- The Washington Times - Sunday, April 7, 2002

Study: U.S. a nation of couch potatoes
ATLANTA Americans refuse to get off the couch.
A new government report says seven in 10 adults don't regularly exercise and nearly four in 10 aren't physically active at all.
And despite repeated warnings about the link between a sedentary lifestyle and heart disease and diabetes, the figures haven't budged from 1997 to 2001.
The National Center for Health Statistics released the report today to mark World Health Day as officials prodded Americans to do something anything to become more active.
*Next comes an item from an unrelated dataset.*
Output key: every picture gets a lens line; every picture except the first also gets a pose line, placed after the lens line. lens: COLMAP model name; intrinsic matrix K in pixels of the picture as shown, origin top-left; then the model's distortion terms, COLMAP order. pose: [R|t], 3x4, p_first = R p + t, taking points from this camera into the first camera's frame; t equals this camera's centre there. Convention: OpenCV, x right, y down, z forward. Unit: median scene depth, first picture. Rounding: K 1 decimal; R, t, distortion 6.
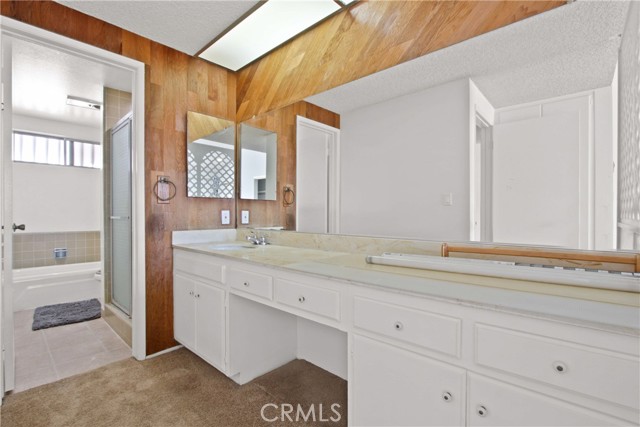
lens RADIAL K [[294.9, 0, 322.0], [0, 294.9, 212.6], [0, 0, 1]] dist [-0.012958, 0.000221]
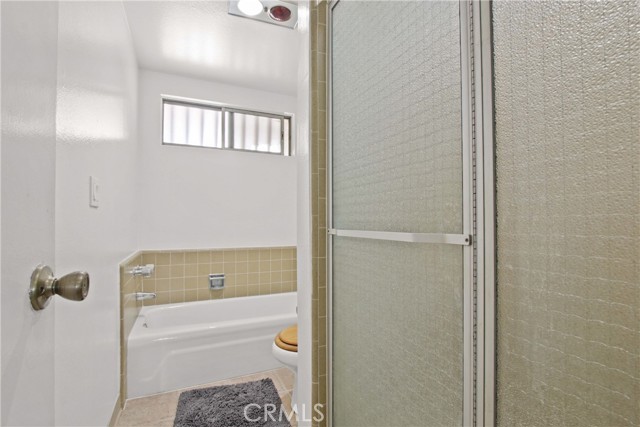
lens RADIAL K [[294.9, 0, 317.9], [0, 294.9, 215.3], [0, 0, 1]] dist [-0.012958, 0.000221]
pose [[0.922918, -0.002258, -0.384990, -0.422524], [-0.003732, 0.999883, -0.014812, 0.001219], [0.384978, 0.015107, 0.922802, 0.465732]]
FBI survey finds computer attacks up
Most large corporations and government agencies have been attacked by computer hackers, but they frequently do not inform authorities of the breaches, an FBI survey finds.
The survey released today found about 90 percent of respondents detected computer security breaches in the past year, but only 34 percent reported those attacks to authorities.
Many respondents cited the fear of bad publicity about computer security.
"There is much more illegal and unauthorized activity going on in cyberspace than corporations admit to their clients, stockholders and business partners or report to law enforcement," said Patrice Rapalus, director of the Computer Security Institute, which conducted the survey with the FBI's San Francisco computer crime squad.
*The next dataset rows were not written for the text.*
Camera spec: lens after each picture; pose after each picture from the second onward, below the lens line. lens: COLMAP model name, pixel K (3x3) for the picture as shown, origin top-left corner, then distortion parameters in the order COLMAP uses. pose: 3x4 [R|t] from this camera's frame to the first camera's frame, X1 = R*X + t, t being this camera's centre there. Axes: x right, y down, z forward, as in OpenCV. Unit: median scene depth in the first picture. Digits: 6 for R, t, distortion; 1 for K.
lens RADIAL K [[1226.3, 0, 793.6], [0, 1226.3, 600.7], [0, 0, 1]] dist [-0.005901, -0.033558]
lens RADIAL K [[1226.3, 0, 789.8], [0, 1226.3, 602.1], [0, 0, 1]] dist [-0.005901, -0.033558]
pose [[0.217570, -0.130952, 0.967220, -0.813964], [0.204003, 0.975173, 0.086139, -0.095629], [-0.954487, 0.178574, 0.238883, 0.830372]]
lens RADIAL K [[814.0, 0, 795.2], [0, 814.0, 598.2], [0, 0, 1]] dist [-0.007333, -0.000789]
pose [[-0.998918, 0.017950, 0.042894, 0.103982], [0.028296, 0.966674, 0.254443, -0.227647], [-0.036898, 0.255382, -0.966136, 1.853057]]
Governor signs bill to cut nuke waste
DENVER Gov. Bill Owens signed a bill that would require public meetings and state approval before any toxic waste could be shipped into Colorado.
The bill, signed Friday, had been rushed through the General Assembly in an effort to prevent a Colorado company from accepting a shipment of 470,000 tons of radioactive soil from a Superfund cleanup site in New Jersey.
The company, Cotter Corp., planned to dump the soil in disposal ponds in Canon City, Colo.

Former narc jailed for aiding drug gangs
PHILADELPHIA A former narcotics officer convicted of leaking information to drug dealers about impending raids has been sentenced to 6 years in jail.
At a sentencing hearing Friday for Kenneth Spencer, 34, prosecutors said the six-year veteran told his girlfriend about one 1998 raid that allowed drug-gang members to hide their drugs and clear the area before police swooped in.
Assistant U.S. Attorney Gregory Paw said that on another occasion Spencer accepted $2,800 from a drug dealer to reveal the identity of an undercover officer, and also disclosed police surveillance routes and which dealers were under investigation.